*Keypoint coordinate data*.
..........
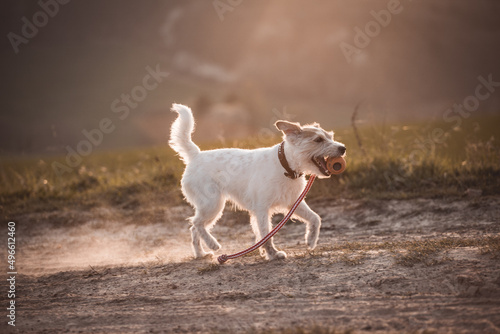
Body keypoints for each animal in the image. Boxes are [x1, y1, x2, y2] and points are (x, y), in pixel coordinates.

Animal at [170, 103, 346, 260]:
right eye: (318, 140)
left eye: (330, 137)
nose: (343, 148)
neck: (285, 165)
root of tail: (196, 155)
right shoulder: (262, 209)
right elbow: (266, 234)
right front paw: (273, 254)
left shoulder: (293, 203)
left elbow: (315, 218)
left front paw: (310, 240)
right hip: (212, 204)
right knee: (196, 223)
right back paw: (212, 244)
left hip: (209, 207)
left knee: (194, 228)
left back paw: (200, 254)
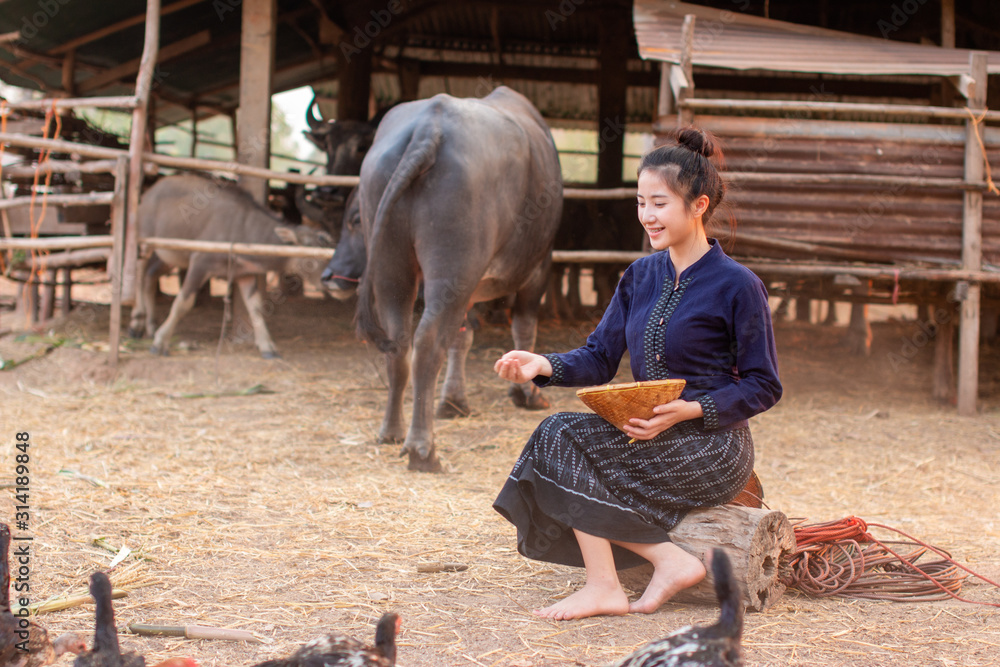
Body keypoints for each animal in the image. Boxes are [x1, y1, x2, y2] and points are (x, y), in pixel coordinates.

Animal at [127, 175, 332, 358]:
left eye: (329, 248)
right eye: (312, 248)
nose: (332, 282)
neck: (240, 227)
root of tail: (150, 192)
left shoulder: (244, 274)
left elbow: (256, 308)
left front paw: (267, 346)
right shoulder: (200, 263)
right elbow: (182, 303)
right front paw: (160, 342)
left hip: (168, 255)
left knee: (150, 277)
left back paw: (150, 325)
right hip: (144, 243)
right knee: (138, 272)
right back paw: (136, 322)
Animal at [322, 88, 564, 472]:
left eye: (355, 220)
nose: (329, 275)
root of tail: (430, 125)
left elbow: (462, 338)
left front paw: (453, 402)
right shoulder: (538, 266)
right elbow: (524, 329)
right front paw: (527, 393)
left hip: (394, 268)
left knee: (399, 344)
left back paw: (392, 431)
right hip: (455, 265)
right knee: (428, 342)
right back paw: (423, 449)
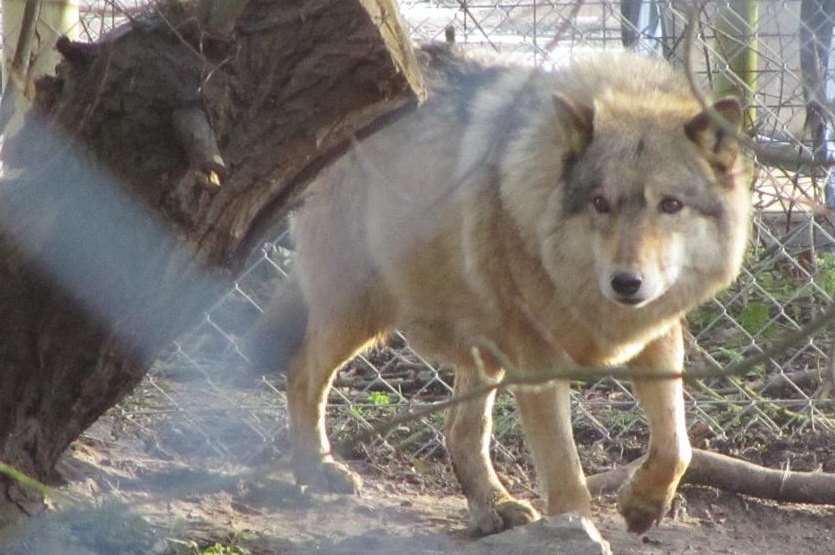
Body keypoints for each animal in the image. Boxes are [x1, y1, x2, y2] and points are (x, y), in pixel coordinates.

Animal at [248, 45, 752, 536]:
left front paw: (643, 505)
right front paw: (575, 531)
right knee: (302, 371)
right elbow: (567, 477)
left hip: (478, 347)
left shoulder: (657, 335)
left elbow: (676, 445)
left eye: (670, 205)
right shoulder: (537, 363)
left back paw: (495, 507)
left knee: (459, 431)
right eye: (600, 203)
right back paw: (315, 470)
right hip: (361, 310)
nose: (626, 282)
..........
*Task*.
Although the entries contain pictures, reproduce only the rest, exactly as written.

*Response to this task*.
Body keypoints for each animal in the image. Boxes are [x1, y1, x2, y2] and points are (x, y), in pixel coordinates.

Animal at [170, 103, 346, 260]:
right eye: (318, 140)
left eye: (330, 137)
nose: (343, 148)
neck: (285, 165)
root of tail: (196, 155)
right shoulder: (262, 209)
right elbow: (266, 234)
right front paw: (273, 254)
left shoulder: (293, 203)
left elbow: (315, 218)
left front paw: (310, 240)
right hip: (212, 204)
right knee: (196, 223)
right back paw: (212, 244)
left hip: (209, 207)
left knee: (194, 228)
left back paw: (200, 254)
Body keypoints for each animal in the image. Boxes are [x1, y1, x2, y2] and points are (x, y), in pixel coordinates.

Animal at [127, 175, 332, 358]:
left eye: (329, 248)
right eye: (312, 248)
nose: (332, 282)
neck: (240, 227)
root of tail: (150, 192)
left shoulder: (244, 274)
left elbow: (256, 308)
left front paw: (267, 346)
right shoulder: (200, 263)
right elbow: (182, 303)
right front paw: (160, 342)
left hip: (168, 255)
left knee: (150, 277)
left back paw: (150, 325)
right hip: (144, 243)
right knee: (138, 272)
right back paw: (136, 322)
Animal at [322, 88, 564, 472]:
left eye: (355, 220)
nose: (329, 275)
root of tail: (430, 125)
left elbow: (462, 338)
left front paw: (453, 402)
right shoulder: (538, 266)
right elbow: (524, 329)
right front paw: (527, 393)
left hip: (394, 268)
left knee: (399, 344)
left back paw: (392, 431)
right hip: (455, 265)
right knee: (428, 342)
right back paw: (423, 449)
Body keypoints for each animal in the image. Boxes are [x1, y1, x2, y2] and points are (x, y), in pixel coordinates.

Animal at [248, 45, 752, 536]:
left front paw: (643, 505)
right front paw: (575, 531)
right knee: (302, 371)
right elbow: (567, 477)
left hip: (478, 347)
left shoulder: (657, 335)
left elbow: (676, 445)
left eye: (670, 205)
right shoulder: (537, 363)
left back paw: (495, 507)
left knee: (459, 431)
right eye: (600, 203)
right back paw: (315, 470)
right hip: (361, 310)
nose: (626, 282)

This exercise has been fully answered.